* Required work *
Whenever a line below holds the word "Indent", copy that line.

-- Task data follows --

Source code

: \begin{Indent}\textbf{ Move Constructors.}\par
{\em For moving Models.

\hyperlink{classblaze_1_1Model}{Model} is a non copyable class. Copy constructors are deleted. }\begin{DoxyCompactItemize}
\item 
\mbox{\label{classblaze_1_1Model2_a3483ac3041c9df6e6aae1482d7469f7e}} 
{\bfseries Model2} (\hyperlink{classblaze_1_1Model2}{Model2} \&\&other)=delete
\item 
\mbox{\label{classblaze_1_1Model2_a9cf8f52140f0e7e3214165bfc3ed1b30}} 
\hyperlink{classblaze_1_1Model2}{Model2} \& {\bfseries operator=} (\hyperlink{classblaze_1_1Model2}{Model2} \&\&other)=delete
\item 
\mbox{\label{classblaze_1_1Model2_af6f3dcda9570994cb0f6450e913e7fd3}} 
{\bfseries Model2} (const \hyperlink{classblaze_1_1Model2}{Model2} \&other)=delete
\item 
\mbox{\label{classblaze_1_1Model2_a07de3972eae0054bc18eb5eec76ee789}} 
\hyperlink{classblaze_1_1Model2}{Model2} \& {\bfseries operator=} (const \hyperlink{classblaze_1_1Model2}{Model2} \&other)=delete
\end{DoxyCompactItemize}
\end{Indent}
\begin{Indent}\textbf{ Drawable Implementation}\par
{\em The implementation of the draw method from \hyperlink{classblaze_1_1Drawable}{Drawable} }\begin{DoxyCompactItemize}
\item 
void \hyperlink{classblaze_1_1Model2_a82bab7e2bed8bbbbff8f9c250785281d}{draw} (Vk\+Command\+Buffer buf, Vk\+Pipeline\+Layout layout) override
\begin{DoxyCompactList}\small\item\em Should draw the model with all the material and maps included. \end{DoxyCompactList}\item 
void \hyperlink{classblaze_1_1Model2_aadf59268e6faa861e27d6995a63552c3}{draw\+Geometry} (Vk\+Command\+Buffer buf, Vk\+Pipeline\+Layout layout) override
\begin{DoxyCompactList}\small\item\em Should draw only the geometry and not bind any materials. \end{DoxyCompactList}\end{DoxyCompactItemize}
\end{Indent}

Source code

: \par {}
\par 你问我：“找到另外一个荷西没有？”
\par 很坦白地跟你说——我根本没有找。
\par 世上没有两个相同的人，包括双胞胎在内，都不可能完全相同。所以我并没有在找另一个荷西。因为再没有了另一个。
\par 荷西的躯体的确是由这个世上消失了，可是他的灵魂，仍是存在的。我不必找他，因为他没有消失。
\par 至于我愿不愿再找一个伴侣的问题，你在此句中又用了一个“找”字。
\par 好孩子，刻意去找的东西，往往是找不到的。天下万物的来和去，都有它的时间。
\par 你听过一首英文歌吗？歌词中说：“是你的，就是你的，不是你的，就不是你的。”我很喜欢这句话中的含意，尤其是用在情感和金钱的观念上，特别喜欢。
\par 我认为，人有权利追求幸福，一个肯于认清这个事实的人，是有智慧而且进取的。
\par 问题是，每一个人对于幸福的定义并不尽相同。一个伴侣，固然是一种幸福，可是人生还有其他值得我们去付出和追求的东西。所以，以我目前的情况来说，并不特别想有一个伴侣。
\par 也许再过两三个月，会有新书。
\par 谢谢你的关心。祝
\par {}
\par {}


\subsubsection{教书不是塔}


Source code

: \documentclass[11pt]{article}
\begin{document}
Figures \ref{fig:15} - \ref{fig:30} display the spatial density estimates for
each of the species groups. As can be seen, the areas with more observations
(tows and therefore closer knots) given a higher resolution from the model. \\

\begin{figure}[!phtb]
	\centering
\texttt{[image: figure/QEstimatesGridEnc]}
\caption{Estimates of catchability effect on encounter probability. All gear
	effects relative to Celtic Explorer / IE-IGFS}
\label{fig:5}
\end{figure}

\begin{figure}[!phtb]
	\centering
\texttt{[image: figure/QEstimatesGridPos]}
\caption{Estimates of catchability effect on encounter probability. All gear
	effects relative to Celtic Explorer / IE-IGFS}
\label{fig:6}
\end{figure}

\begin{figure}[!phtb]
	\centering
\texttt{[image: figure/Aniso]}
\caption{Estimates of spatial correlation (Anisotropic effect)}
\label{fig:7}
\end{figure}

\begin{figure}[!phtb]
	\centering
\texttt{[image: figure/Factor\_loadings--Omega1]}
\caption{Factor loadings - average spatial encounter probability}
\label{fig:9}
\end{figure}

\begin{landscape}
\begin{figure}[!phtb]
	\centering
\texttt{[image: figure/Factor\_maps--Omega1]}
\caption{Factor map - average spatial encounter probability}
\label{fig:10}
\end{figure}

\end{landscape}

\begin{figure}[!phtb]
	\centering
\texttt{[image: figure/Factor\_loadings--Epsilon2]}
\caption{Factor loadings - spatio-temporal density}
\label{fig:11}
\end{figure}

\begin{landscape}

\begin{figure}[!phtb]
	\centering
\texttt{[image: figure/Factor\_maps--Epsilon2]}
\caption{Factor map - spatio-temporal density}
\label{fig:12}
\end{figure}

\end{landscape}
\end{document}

-- Task data concluded --
-- Task data follows --

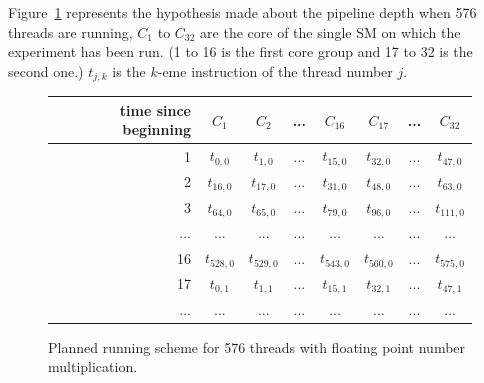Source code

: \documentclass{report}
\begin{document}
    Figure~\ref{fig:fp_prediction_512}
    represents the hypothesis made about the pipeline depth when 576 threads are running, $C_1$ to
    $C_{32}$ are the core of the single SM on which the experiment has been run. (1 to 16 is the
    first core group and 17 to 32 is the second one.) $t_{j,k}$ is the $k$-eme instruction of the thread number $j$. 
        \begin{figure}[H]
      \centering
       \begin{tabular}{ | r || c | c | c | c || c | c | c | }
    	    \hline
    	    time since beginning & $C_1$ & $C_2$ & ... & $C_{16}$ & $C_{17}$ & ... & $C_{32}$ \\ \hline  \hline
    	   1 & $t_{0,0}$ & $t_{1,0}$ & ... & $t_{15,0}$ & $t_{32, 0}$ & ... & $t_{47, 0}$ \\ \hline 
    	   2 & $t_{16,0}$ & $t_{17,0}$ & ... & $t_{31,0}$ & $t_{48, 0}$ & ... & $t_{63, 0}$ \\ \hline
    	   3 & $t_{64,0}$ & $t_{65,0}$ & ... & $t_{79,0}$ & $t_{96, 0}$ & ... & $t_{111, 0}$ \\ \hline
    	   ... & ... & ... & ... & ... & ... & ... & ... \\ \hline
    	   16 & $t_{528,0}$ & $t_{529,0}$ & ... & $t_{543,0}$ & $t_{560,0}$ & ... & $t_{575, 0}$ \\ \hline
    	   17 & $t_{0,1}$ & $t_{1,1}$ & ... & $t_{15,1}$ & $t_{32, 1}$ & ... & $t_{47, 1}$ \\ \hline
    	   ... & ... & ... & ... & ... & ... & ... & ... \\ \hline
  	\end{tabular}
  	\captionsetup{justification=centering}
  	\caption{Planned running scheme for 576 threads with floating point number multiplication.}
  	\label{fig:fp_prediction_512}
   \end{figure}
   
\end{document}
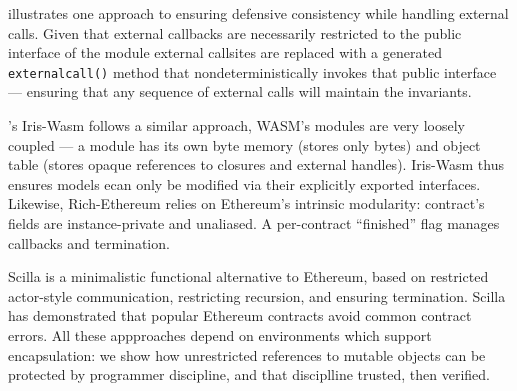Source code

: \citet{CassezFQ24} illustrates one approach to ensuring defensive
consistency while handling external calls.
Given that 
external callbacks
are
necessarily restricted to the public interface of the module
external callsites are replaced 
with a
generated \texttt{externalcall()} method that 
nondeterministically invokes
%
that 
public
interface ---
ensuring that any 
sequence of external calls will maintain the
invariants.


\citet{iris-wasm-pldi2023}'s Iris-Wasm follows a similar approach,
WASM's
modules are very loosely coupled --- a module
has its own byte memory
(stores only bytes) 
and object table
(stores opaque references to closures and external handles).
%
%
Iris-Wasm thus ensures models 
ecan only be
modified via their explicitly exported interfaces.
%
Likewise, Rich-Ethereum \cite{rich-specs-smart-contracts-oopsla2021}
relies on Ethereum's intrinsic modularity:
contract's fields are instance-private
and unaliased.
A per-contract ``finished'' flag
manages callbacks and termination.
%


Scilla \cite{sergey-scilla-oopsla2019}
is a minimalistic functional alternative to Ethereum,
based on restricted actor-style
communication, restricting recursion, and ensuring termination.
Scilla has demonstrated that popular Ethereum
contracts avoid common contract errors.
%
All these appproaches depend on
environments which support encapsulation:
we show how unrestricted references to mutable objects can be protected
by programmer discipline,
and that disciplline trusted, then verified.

-- Task data concluded --

* Solution for this exercise *
: \begin{Indent}\textbf{ Move Constructors.}\par
\end{Indent}
\begin{Indent}\textbf{ Drawable Implementation}\par
\end{Indent}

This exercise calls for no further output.